Critique

 

Pigeon, vole (Melinda NADJ-ABONJI)

note: 3Nouvelle littérature suisseAnonyme - 27 mars 2013

Pigeon vole, librement lui, sans papier, sans frontière. Lorsque la famille Kocsis, yougoslave de Voïvodine (enclave de langue hongroise) émigre à Zurich, ce n’est pas si simple. Les filles, Idliko et Nomi doivent rester au pays avec mamika, la grand-mère, en attendant l’autorisation administrative pour rejoindre leurs parents obtenue en 1973. D’abord blanchisseurs, ils deviennent restaurateurs sur la rive dorée du lac. Une place au soleil durement méritée, à coups de travail acharné en restant sourds aux commentaires à l’égard des immigrés, surtout lorsque ceux-ci sont originaires d’un pays où une guerre fratricide éclate… Récit de l’exil par la voix de l’enfance et de l’adolescence, ce roman social n’a pas l’amertume glaçante mais plutôt la nostalgie lucide. Entre révoltes et joies,le parcours initiatique de Nomi ressemble sûrement à celui de l’auteure, née en 1968 en Serbie.
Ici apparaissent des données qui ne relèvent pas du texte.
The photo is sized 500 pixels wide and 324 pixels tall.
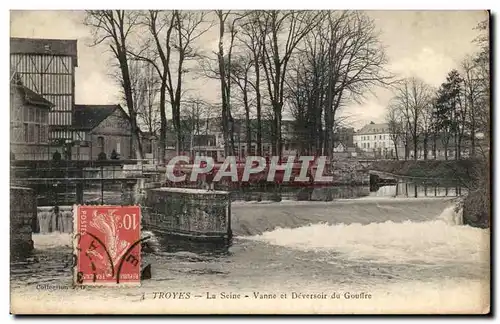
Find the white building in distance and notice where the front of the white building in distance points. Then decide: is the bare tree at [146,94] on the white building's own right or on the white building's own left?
on the white building's own right

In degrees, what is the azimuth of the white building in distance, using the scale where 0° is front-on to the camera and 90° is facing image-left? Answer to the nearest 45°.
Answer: approximately 0°

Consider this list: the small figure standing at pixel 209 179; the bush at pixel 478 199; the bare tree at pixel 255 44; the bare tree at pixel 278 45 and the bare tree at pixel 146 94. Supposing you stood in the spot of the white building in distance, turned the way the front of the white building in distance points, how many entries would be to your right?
4

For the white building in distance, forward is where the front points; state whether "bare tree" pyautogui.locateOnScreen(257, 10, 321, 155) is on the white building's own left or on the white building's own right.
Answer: on the white building's own right
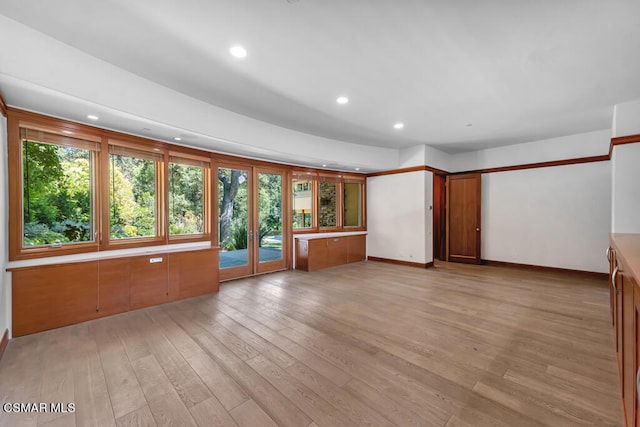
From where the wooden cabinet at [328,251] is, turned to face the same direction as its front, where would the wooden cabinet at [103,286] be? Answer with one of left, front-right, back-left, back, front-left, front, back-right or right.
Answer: right

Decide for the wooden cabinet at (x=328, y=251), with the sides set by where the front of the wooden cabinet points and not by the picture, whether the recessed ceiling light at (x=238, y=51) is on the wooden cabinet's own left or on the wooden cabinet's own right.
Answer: on the wooden cabinet's own right

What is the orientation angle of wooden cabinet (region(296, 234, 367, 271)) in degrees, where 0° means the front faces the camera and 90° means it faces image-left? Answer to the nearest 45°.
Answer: approximately 315°

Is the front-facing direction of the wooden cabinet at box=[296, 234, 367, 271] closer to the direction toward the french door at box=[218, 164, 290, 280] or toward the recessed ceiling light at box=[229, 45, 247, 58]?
the recessed ceiling light

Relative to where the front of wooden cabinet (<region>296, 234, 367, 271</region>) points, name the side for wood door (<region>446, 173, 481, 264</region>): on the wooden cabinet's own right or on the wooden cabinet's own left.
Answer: on the wooden cabinet's own left

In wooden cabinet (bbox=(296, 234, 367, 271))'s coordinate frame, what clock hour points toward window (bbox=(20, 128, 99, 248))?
The window is roughly at 3 o'clock from the wooden cabinet.

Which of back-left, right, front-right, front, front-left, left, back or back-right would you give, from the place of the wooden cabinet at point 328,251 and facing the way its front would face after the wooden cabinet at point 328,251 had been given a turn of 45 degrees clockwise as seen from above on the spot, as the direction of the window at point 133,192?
front-right

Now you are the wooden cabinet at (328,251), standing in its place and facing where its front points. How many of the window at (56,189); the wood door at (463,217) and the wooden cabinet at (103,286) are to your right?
2

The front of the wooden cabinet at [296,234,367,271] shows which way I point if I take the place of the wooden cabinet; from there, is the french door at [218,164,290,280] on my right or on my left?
on my right
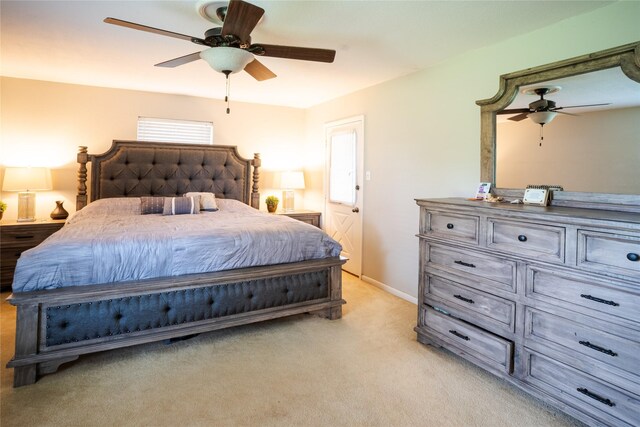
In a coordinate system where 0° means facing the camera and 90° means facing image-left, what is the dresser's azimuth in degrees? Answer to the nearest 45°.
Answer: approximately 45°

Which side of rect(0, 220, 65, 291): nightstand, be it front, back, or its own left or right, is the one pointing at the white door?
left

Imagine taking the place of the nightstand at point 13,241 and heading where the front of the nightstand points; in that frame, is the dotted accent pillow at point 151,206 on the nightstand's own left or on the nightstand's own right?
on the nightstand's own left

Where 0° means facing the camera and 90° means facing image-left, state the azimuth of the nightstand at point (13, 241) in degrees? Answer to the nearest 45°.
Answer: approximately 0°

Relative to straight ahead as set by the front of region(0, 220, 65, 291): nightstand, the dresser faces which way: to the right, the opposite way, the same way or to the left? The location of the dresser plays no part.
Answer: to the right

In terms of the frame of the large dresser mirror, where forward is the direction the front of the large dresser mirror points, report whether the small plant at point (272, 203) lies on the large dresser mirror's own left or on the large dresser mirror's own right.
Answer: on the large dresser mirror's own right

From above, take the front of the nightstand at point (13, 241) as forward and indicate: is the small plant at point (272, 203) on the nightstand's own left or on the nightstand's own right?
on the nightstand's own left
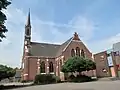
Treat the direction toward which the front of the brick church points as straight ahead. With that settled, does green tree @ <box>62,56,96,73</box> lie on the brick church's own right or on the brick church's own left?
on the brick church's own left

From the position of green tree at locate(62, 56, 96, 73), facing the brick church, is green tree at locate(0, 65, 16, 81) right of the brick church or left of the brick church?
left
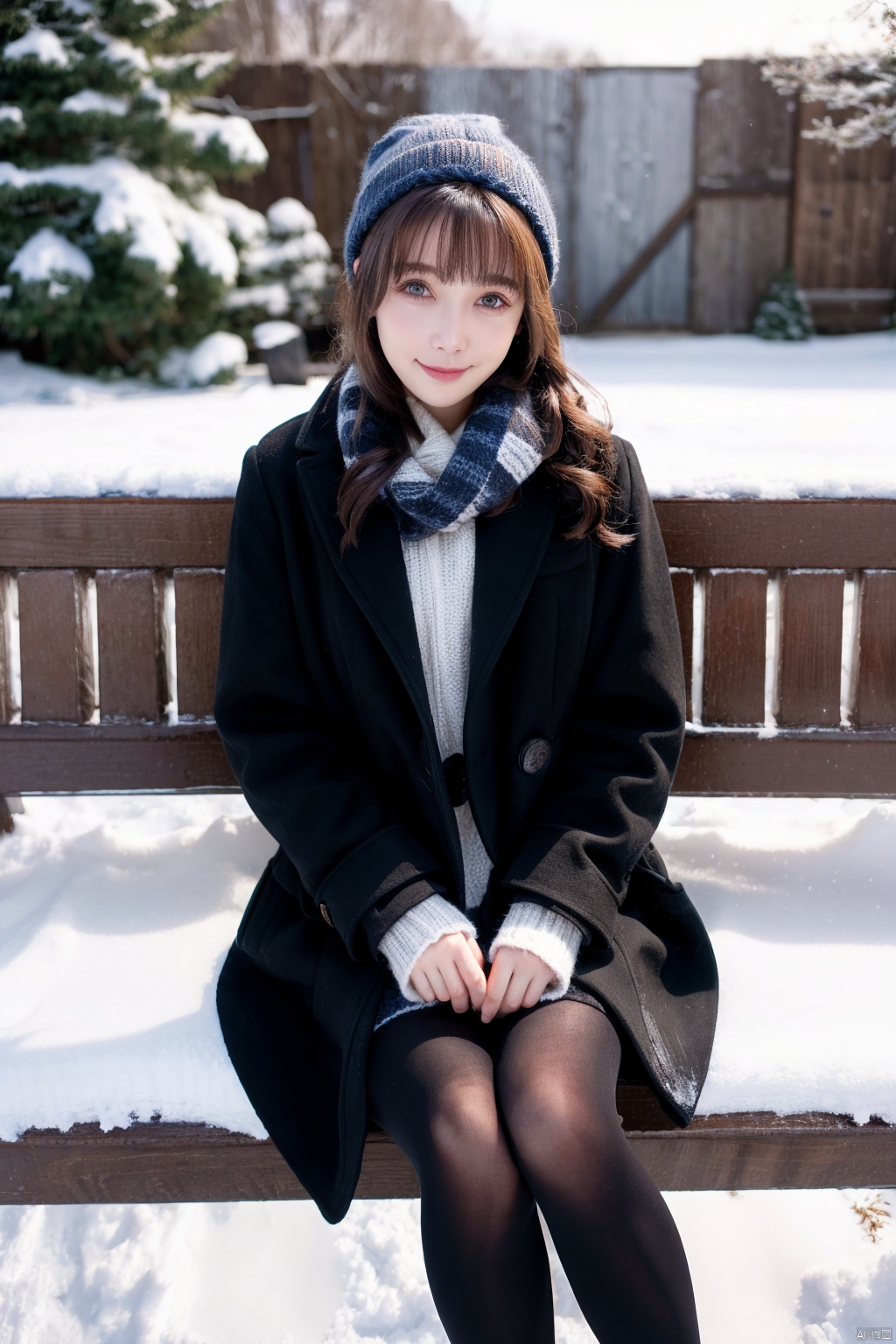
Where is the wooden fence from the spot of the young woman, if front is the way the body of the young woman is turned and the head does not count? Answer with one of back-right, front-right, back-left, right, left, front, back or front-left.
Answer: back

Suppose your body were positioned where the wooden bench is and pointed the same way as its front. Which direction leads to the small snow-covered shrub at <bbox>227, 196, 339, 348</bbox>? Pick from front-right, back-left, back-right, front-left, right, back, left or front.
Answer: back

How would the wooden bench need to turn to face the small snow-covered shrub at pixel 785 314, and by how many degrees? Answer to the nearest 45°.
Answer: approximately 180°

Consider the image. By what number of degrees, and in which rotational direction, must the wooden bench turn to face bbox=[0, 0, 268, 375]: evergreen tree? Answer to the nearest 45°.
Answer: approximately 180°

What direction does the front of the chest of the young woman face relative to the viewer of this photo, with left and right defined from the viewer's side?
facing the viewer

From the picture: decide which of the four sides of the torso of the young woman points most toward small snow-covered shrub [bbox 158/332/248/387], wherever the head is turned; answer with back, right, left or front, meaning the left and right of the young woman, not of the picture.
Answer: back

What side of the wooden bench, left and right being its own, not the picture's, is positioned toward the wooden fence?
back

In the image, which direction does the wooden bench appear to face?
toward the camera

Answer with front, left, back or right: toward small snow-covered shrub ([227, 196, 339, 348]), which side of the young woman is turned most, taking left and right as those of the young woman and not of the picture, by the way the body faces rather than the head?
back
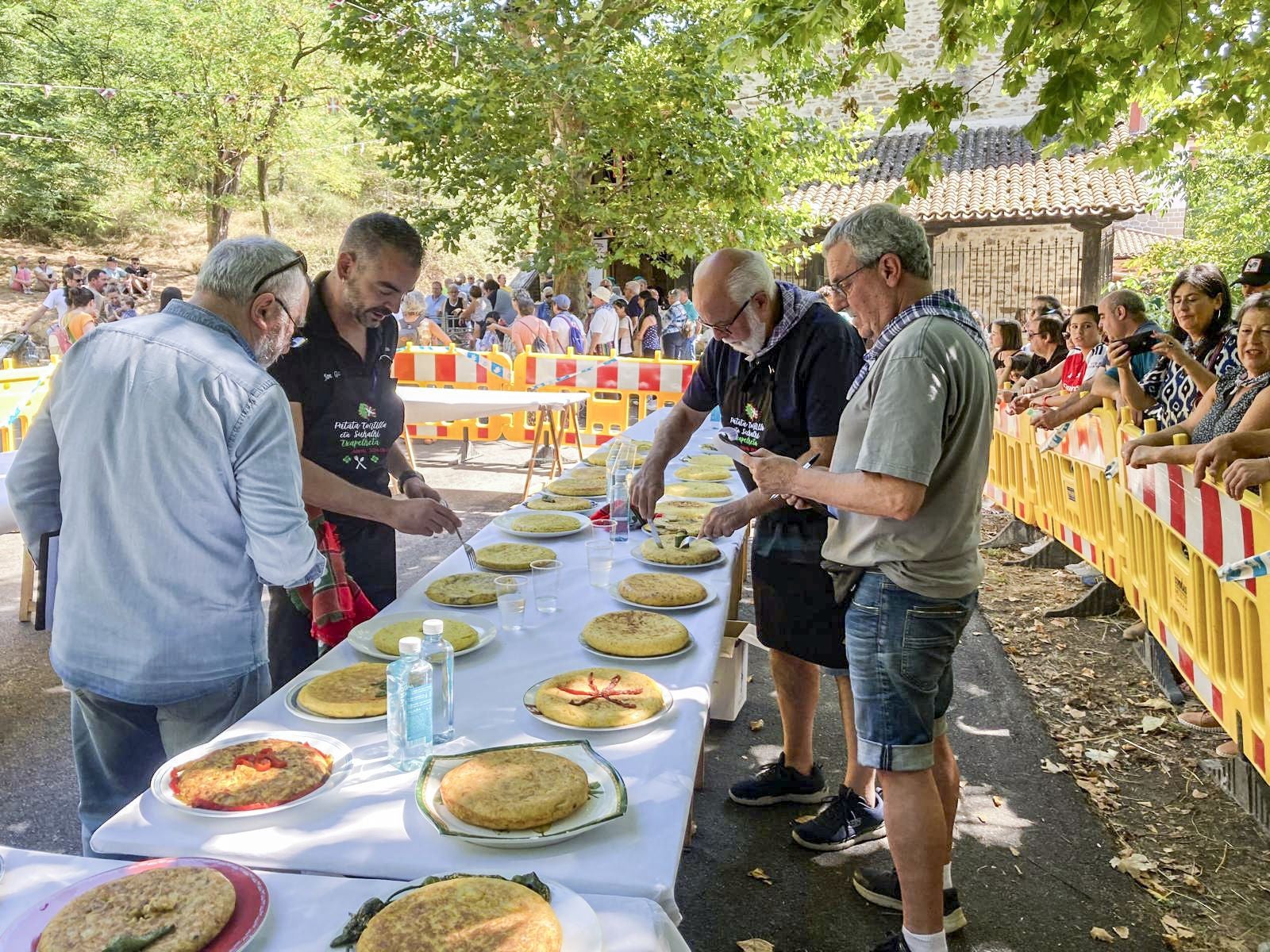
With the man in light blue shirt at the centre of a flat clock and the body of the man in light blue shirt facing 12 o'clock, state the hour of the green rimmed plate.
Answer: The green rimmed plate is roughly at 3 o'clock from the man in light blue shirt.

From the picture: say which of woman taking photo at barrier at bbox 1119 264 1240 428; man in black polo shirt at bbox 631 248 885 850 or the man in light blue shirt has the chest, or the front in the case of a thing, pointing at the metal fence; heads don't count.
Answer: the man in light blue shirt

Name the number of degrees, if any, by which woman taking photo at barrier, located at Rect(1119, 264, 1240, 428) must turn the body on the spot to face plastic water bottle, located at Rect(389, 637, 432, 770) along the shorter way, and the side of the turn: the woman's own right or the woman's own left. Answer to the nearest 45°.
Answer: approximately 45° to the woman's own left

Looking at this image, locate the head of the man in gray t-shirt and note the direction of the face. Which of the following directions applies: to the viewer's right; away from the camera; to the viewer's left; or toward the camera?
to the viewer's left

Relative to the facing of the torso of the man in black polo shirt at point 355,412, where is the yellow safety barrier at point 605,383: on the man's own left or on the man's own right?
on the man's own left

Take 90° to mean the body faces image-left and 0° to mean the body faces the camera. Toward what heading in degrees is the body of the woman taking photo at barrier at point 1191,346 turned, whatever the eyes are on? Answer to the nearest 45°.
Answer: approximately 45°

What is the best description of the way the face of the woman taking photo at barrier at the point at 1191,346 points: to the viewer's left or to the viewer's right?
to the viewer's left

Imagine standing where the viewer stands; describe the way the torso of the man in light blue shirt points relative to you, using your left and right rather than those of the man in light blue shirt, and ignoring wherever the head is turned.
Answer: facing away from the viewer and to the right of the viewer

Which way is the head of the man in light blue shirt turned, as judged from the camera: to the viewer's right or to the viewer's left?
to the viewer's right

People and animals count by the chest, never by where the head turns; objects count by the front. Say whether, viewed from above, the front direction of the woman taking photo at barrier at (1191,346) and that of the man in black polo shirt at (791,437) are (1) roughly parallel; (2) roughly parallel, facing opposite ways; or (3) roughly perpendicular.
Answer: roughly parallel

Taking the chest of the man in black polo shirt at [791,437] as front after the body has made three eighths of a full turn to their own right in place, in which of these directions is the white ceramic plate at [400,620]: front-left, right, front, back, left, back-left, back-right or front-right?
back-left

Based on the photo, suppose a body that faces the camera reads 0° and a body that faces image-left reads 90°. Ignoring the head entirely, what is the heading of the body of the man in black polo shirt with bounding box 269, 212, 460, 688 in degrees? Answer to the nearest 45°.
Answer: approximately 315°

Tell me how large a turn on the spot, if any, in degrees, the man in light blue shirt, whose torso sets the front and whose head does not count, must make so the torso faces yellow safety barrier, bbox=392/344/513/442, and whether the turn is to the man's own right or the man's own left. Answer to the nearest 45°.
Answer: approximately 45° to the man's own left

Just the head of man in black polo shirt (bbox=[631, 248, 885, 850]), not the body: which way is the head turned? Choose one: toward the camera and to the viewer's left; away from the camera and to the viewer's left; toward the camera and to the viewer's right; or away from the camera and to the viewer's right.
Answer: toward the camera and to the viewer's left

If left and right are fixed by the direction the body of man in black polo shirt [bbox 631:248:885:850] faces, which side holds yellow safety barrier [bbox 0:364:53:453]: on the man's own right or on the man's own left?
on the man's own right

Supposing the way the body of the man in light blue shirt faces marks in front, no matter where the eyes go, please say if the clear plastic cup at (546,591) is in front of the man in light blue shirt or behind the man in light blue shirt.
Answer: in front

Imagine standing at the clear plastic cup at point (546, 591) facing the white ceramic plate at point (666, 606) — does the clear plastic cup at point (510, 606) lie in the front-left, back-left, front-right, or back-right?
back-right
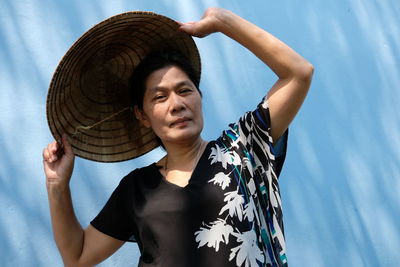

Ce roman semble jouer une petite musique tant la langue est particulière, rebondissant du magyar, au serbe en passant par le schwyzerdütsch. La littérature de l’immigration, abondante en France, l’est moins en Suisse (peut-être est-elle juste moins visible ?) et cette œuvre a le mérite de la mettre en valeur (Buchpreis de Francfort 2010). Comme les deux faces d’une médaille, M. Nadj Abonji pour la Suisse alémanique, Agota Kristof en suisse romande, enrichissent la littérature helvétique de leurs couleurs d’origine.